Apr 23, 2013, 03:06 pm
I am doing a gate controller circuit for SCR. I will be needing a zero crossing detector from the main to detect the sine so I could synchronize with my arduino to fire the scr at the perfect time. But so far the i have tried using basic zero crossing circuits like comparator comparing the sine wave with a ground but to no avail. Any other suggestions?

Boardburner2

#1
Apr 23, 2013, 07:44 pm
http://www.dextrel.net/diyzerocrosser.htm

KeithRB

#2
Apr 23, 2013, 08:06 pm
There is a simple one using an XOR gate in this old issue of byte here:
http://www.strikequick.com/BYTE/BYTE%20Vol%2000-07%201976-03%20Cassette%20Interfaces.pdf

It is the bit-boffer on page 20.

Runaway Pancake

#3
Apr 23, 2013, 08:34 pm
H11AA1

http://www.jameco.com/Jameco/Products/ProdDS/18825.pdf
"You gotta fight - for your right - to party!"
"Who is like unto the beast? who is able to make war with him?"
It's "bipolar transistor" or "junction transistor" - "BJT" is stupid.
When all else fails, check your wiring!

DVDdoug

#4
Apr 23, 2013, 09:10 pm
I assume the input to your comparator is isolated from the AC?  i.e.

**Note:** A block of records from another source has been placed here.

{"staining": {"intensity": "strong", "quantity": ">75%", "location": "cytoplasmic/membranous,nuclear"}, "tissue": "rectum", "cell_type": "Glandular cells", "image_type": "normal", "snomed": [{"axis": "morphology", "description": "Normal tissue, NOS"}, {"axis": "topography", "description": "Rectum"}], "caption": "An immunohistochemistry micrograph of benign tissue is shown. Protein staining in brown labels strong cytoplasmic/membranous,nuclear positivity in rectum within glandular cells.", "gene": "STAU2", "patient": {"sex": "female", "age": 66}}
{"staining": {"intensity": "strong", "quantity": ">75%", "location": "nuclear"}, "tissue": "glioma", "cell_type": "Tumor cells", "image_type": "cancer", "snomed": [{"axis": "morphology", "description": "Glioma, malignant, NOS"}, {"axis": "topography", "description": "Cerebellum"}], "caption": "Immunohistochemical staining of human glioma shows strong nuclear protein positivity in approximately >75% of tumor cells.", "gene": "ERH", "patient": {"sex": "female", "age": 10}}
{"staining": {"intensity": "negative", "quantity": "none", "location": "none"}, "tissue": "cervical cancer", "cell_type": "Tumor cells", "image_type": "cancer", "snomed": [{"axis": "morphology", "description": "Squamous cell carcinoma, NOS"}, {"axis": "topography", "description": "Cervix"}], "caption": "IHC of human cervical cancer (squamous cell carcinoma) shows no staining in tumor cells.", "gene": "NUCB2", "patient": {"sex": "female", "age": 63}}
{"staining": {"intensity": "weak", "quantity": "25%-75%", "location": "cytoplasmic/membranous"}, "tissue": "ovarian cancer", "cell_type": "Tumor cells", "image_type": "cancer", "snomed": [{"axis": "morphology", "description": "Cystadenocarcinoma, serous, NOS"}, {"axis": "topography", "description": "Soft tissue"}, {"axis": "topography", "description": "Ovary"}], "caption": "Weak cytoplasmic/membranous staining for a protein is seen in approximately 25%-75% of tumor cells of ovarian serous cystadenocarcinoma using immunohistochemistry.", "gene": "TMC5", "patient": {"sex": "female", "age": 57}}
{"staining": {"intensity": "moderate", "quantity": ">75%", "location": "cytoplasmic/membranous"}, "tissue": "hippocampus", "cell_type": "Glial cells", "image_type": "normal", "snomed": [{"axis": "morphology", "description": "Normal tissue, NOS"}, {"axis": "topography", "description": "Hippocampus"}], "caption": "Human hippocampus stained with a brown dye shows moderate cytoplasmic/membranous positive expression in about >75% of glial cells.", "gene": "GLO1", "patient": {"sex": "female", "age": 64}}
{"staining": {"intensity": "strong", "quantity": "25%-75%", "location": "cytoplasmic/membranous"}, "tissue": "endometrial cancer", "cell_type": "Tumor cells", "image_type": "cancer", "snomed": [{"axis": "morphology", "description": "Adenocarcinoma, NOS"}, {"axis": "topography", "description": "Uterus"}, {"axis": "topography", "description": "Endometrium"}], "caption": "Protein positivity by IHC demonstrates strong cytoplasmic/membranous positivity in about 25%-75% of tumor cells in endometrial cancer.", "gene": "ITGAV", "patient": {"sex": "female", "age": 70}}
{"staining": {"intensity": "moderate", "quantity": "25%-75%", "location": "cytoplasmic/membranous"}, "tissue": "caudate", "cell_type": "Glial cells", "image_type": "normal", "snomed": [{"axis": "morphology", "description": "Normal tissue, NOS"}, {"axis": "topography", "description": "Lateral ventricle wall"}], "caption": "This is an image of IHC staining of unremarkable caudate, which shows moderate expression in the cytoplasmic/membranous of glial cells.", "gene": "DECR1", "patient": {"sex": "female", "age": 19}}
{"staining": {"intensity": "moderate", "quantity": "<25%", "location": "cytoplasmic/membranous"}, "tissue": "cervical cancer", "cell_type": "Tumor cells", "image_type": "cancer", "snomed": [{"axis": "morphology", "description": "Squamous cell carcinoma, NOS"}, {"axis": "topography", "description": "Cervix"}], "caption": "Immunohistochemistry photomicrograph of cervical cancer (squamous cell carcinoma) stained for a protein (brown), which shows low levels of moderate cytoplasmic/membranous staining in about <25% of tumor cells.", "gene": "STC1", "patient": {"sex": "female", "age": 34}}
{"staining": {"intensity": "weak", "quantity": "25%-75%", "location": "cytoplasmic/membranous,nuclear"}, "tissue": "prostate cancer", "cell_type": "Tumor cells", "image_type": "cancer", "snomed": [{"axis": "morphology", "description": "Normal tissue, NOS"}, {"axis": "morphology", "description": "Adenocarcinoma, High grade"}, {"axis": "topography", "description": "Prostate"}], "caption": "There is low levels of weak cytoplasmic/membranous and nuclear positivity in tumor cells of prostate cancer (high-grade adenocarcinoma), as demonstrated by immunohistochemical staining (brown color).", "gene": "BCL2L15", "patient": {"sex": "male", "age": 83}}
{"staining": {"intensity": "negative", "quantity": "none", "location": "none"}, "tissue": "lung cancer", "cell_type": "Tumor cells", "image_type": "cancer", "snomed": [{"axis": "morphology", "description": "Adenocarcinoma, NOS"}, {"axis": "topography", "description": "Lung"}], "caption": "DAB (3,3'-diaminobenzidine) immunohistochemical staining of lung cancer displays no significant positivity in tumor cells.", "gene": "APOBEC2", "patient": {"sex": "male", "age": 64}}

From the secondary of a transformer?

Quote
But so far the i have tried using basic zero crossing circuits like comparator comparing the sine wave with a ground but to no avail.

That's how I did it... Is the comparator "firing"? (Is the output changing state?)   If the comparator is running from a single supply, it might not work near ground.    If the comparator is running from positive & negative supplies, it should work fine and put-out a square wave.

If you have a single supply, you can set the reference voltage higher, and calculate when the actual zero--crossing occurs.

Actually, it's probably better if you set the comparator reference to around 45 degrees (half the peak AC voltage).      The actual-exact zero-crossing is difficult to detect.  If your detection circuit is detecting small voltages, a little noise on the AC line near the true zero-crossing can give you a false-trigger.   The peak is even more difficult, since the AC voltage vaires a bit.   Somewhere in-between is more ideal.